The Philippines saw a sudden upturn in state infrastructure and other capital outlays in May as the government works to boost infrastructure spending. Plans for increased financial outlay on infrastructure are expected to boost the country’s steel demand significantly, but concerns remain over implementation, Kallanish notes.

State infrastructure and other capital outlays were up 38.1% from April to PHP 46.2 billion ($6.8 billion) in May, according to the Department of Budget and Management. That brought year-to-date spending to PHP 182.4 billion, up 8.1% year-on-year compared to just 2.6% growth over January-April. The department said the increase in spending was mainly due to completed road and flood control spending, although some was also due to the purchase of anti-submarine helicopters by the military.

The Philippine government has said that it plans to spend PHP 847.22 billion on infrastructure this year, and PHP 8.44 trillion over 2017-2022. Planned infrastructure spending in 2017 is around 5.32% of GDP, and in 2022 planned spending is expected to hit around 7.45% of GDP at PHP 1.9 trillion. Philippine steel demand is expected to increase to 30 million tonnes in 2030, up from 8.8mt in 2015, according to the Philippine Iron and Steel Institute.

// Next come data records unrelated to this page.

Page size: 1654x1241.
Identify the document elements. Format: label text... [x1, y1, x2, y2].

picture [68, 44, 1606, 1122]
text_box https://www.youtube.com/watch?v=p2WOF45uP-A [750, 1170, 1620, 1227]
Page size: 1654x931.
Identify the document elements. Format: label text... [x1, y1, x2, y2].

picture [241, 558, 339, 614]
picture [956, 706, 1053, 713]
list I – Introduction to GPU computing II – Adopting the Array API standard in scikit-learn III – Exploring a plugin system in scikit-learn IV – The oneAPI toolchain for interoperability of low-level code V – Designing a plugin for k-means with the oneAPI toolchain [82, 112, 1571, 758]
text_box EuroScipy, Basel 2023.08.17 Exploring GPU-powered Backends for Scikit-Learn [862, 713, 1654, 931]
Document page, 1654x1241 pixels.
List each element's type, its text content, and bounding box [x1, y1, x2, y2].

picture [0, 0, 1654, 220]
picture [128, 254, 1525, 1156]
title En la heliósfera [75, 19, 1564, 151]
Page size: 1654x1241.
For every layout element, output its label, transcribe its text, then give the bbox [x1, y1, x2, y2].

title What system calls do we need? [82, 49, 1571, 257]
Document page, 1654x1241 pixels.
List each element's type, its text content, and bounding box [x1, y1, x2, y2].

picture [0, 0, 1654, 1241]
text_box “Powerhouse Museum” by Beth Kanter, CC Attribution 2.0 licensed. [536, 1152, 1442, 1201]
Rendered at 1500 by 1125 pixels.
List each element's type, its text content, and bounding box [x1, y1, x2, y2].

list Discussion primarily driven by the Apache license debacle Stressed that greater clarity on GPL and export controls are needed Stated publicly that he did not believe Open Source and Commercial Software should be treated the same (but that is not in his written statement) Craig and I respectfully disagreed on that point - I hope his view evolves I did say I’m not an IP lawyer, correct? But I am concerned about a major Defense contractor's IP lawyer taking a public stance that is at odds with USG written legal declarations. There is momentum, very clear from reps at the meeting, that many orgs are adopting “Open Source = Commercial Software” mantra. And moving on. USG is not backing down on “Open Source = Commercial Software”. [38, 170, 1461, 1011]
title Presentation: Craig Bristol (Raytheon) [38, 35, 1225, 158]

However, some government ministers have admitted that they are realistically aiming to hit just 90% of targeted spending, and that may still be optimistic. A wide array of projects have been lined up, but analysts have question the suitability of some of the companies put in charge of projects. Many have been linked to political elites and their families and some have alleged that a significant part of the available funding could by syphoned off rather than being actually spent on projects.